▸ Task objective: Below are the records. Retype exactly the lines between the lines holding "61: (359, 184, 64.84)" and "15: (52, 157, 259.36)", inclusive.

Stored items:

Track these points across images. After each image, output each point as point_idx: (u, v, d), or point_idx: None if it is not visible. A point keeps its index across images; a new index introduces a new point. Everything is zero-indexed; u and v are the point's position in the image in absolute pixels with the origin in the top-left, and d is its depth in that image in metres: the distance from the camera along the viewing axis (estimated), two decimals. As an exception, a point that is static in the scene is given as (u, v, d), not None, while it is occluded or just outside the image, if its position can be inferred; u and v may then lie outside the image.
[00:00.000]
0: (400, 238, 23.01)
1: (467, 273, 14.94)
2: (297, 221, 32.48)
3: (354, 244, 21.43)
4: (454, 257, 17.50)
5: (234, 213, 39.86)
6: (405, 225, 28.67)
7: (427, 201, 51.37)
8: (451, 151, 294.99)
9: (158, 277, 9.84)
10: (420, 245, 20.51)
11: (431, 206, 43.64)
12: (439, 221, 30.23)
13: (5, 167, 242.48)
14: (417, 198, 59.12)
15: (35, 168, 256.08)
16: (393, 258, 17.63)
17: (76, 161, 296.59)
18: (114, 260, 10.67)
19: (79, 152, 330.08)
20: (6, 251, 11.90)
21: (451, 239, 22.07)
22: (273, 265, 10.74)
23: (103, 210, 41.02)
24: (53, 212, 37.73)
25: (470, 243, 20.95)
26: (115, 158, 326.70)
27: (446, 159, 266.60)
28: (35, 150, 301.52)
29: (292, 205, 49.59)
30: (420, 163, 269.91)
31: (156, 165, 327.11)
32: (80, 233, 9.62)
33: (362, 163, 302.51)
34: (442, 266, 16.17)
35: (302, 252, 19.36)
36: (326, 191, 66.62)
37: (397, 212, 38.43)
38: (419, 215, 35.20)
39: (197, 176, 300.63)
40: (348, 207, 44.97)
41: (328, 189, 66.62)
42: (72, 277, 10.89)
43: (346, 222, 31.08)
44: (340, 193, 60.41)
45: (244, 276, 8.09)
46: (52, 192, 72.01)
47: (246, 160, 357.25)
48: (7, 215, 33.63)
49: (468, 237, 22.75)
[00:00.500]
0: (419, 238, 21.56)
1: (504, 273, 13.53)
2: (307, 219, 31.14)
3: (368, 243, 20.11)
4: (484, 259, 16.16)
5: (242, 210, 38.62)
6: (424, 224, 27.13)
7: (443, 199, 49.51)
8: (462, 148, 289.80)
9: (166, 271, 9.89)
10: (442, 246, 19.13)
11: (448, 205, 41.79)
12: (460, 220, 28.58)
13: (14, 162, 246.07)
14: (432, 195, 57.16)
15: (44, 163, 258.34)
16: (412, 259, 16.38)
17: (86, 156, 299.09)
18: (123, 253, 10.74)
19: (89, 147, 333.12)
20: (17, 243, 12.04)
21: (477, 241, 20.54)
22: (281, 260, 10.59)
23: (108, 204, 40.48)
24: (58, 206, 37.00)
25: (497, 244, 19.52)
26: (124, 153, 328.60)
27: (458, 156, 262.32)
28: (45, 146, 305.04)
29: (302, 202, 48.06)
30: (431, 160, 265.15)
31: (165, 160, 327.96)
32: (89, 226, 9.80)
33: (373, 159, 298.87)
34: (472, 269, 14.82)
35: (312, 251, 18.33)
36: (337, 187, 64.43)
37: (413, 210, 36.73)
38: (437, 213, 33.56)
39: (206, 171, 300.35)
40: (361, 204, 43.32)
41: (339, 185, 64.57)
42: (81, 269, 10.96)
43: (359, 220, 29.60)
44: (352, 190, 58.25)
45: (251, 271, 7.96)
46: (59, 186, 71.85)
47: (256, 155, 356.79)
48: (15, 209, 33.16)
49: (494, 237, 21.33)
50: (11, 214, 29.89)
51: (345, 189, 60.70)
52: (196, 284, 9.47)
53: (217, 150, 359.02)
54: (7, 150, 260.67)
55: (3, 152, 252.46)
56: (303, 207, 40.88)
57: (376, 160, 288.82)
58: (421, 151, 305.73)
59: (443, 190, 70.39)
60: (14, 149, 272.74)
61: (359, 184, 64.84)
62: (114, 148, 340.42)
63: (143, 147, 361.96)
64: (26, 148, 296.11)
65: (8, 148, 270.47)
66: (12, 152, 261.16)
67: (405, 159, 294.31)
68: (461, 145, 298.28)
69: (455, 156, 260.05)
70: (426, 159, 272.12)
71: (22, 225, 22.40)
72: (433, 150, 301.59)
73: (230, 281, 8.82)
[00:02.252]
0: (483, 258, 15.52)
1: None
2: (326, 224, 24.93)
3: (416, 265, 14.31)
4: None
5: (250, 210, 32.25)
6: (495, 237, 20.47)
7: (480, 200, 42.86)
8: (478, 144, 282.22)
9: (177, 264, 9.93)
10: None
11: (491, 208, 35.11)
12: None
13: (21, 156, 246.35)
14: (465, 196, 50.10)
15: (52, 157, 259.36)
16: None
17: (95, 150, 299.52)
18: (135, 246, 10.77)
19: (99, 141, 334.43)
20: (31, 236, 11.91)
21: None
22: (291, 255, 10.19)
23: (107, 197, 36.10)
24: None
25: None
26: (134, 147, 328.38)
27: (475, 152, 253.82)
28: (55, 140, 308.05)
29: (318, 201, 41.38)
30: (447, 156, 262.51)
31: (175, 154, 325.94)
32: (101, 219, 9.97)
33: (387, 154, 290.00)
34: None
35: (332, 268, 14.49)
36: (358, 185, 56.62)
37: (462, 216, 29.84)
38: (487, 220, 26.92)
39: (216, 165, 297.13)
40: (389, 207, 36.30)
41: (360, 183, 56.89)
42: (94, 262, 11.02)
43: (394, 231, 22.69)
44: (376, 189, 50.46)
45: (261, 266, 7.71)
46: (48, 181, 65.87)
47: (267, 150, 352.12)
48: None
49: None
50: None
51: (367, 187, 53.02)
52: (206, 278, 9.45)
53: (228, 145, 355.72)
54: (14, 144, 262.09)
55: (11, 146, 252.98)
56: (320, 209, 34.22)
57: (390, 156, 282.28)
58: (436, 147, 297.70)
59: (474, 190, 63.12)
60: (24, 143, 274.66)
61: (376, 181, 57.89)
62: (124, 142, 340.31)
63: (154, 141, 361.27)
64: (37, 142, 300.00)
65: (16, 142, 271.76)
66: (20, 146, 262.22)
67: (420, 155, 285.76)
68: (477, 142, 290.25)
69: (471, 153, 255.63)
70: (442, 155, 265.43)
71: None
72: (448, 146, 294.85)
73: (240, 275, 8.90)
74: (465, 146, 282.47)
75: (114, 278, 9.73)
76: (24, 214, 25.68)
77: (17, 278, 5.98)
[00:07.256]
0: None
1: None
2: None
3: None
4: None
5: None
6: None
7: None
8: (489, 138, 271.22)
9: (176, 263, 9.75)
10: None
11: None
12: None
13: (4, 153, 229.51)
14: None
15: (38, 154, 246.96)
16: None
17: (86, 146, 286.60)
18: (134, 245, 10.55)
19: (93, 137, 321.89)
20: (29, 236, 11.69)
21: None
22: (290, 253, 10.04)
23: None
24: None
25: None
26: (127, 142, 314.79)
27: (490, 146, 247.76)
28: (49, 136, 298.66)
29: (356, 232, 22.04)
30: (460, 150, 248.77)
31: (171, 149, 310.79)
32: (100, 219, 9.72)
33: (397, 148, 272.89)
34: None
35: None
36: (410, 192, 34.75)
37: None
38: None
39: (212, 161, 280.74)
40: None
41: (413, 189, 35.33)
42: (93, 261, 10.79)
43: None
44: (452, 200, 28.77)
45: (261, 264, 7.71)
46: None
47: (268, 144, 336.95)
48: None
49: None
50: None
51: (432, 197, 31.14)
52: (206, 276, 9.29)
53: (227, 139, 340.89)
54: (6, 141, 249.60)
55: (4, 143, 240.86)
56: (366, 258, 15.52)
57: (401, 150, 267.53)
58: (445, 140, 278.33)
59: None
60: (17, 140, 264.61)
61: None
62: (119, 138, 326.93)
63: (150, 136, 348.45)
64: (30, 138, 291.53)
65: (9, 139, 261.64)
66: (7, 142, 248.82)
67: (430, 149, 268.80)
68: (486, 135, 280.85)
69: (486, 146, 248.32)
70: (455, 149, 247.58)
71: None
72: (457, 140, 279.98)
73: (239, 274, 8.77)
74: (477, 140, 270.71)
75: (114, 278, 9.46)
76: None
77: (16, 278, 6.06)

▸ Result below:
61: (359, 184, 64.84)
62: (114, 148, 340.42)
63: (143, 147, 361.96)
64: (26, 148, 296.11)
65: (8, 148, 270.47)
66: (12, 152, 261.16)
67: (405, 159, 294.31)
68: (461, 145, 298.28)
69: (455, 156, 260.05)
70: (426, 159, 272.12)
71: (22, 225, 22.40)
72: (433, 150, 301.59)
73: (230, 281, 8.82)
[00:02.252]
0: (483, 258, 15.52)
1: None
2: (326, 224, 24.93)
3: (416, 265, 14.31)
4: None
5: (250, 210, 32.25)
6: (495, 237, 20.47)
7: (480, 200, 42.86)
8: (478, 144, 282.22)
9: (177, 264, 9.93)
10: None
11: (491, 208, 35.11)
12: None
13: (21, 156, 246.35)
14: (465, 196, 50.10)
15: (52, 157, 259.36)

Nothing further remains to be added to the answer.